INSTRUCTIONS TO FOLLOW – With every mark kept, transcribe all of the records.

Recorded data –
============================================================

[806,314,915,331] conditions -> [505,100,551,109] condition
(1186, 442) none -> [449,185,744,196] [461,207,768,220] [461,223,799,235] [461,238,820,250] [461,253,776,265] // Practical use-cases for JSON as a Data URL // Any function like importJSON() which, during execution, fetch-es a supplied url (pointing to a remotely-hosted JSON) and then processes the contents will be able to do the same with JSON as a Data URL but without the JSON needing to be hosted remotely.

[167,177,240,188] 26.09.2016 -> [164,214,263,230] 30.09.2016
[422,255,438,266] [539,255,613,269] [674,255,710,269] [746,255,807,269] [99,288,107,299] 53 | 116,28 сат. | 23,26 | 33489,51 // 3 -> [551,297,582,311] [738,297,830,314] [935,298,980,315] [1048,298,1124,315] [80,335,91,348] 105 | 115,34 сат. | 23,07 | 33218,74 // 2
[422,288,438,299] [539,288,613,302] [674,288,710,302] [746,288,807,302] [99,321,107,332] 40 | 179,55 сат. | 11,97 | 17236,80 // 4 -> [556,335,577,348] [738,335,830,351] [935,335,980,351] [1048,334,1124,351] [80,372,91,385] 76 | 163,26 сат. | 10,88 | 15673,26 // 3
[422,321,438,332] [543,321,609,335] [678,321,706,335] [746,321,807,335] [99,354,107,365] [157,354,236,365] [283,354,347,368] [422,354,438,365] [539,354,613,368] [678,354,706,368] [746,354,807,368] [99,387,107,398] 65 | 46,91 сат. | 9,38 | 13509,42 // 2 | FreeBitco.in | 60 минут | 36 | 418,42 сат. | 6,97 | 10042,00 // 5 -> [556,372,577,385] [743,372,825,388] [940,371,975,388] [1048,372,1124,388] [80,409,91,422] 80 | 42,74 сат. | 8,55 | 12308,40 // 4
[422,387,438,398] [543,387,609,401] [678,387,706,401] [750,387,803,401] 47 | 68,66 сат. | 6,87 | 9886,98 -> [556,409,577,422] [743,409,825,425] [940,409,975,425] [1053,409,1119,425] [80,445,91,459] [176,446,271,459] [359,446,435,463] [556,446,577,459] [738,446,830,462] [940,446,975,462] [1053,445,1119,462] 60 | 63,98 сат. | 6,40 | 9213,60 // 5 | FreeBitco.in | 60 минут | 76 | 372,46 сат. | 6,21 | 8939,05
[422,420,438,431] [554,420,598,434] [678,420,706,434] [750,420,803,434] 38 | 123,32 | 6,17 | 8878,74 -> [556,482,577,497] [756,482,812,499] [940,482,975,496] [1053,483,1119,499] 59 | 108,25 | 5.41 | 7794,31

============================================================

COMPLETED EXERCISE –
[806,314,915,331] conditions -> [505,100,551,109] condition
(1186, 442) none -> [449,185,744,196] [461,207,768,220] [461,223,799,235] [461,238,820,250] [461,253,776,265] // Practical use-cases for JSON as a Data URL // Any function like importJSON() which, during execution, fetch-es a supplied url (pointing to a remotely-hosted JSON) and then processes the contents will be able to do the same with JSON as a Data URL but without the JSON needing to be hosted remotely.

[167,177,240,188] 26.09.2016 -> [164,214,263,230] 30.09.2016
[422,255,438,266] [539,255,613,269] [674,255,710,269] [746,255,807,269] [99,288,107,299] 53 | 116,28 сат. | 23,26 | 33489,51 // 3 -> [551,297,582,311] [738,297,830,314] [935,298,980,315] [1048,298,1124,315] [80,335,91,348] 105 | 115,34 сат. | 23,07 | 33218,74 // 2
[422,288,438,299] [539,288,613,302] [674,288,710,302] [746,288,807,302] [99,321,107,332] 40 | 179,55 сат. | 11,97 | 17236,80 // 4 -> [556,335,577,348] [738,335,830,351] [935,335,980,351] [1048,334,1124,351] [80,372,91,385] 76 | 163,26 сат. | 10,88 | 15673,26 // 3
[422,321,438,332] [543,321,609,335] [678,321,706,335] [746,321,807,335] [99,354,107,365] [157,354,236,365] [283,354,347,368] [422,354,438,365] [539,354,613,368] [678,354,706,368] [746,354,807,368] [99,387,107,398] 65 | 46,91 сат. | 9,38 | 13509,42 // 2 | FreeBitco.in | 60 минут | 36 | 418,42 сат. | 6,97 | 10042,00 // 5 -> [556,372,577,385] [743,372,825,388] [940,371,975,388] [1048,372,1124,388] [80,409,91,422] 80 | 42,74 сат. | 8,55 | 12308,40 // 4
[422,387,438,398] [543,387,609,401] [678,387,706,401] [750,387,803,401] 47 | 68,66 сат. | 6,87 | 9886,98 -> [556,409,577,422] [743,409,825,425] [940,409,975,425] [1053,409,1119,425] [80,445,91,459] [176,446,271,459] [359,446,435,463] [556,446,577,459] [738,446,830,462] [940,446,975,462] [1053,445,1119,462] 60 | 63,98 сат. | 6,40 | 9213,60 // 5 | FreeBitco.in | 60 минут | 76 | 372,46 сат. | 6,21 | 8939,05
[422,420,438,431] [554,420,598,434] [678,420,706,434] [750,420,803,434] 38 | 123,32 | 6,17 | 8878,74 -> [556,482,577,497] [756,482,812,499] [940,482,975,496] [1053,483,1119,499] 59 | 108,25 | 5.41 | 7794,31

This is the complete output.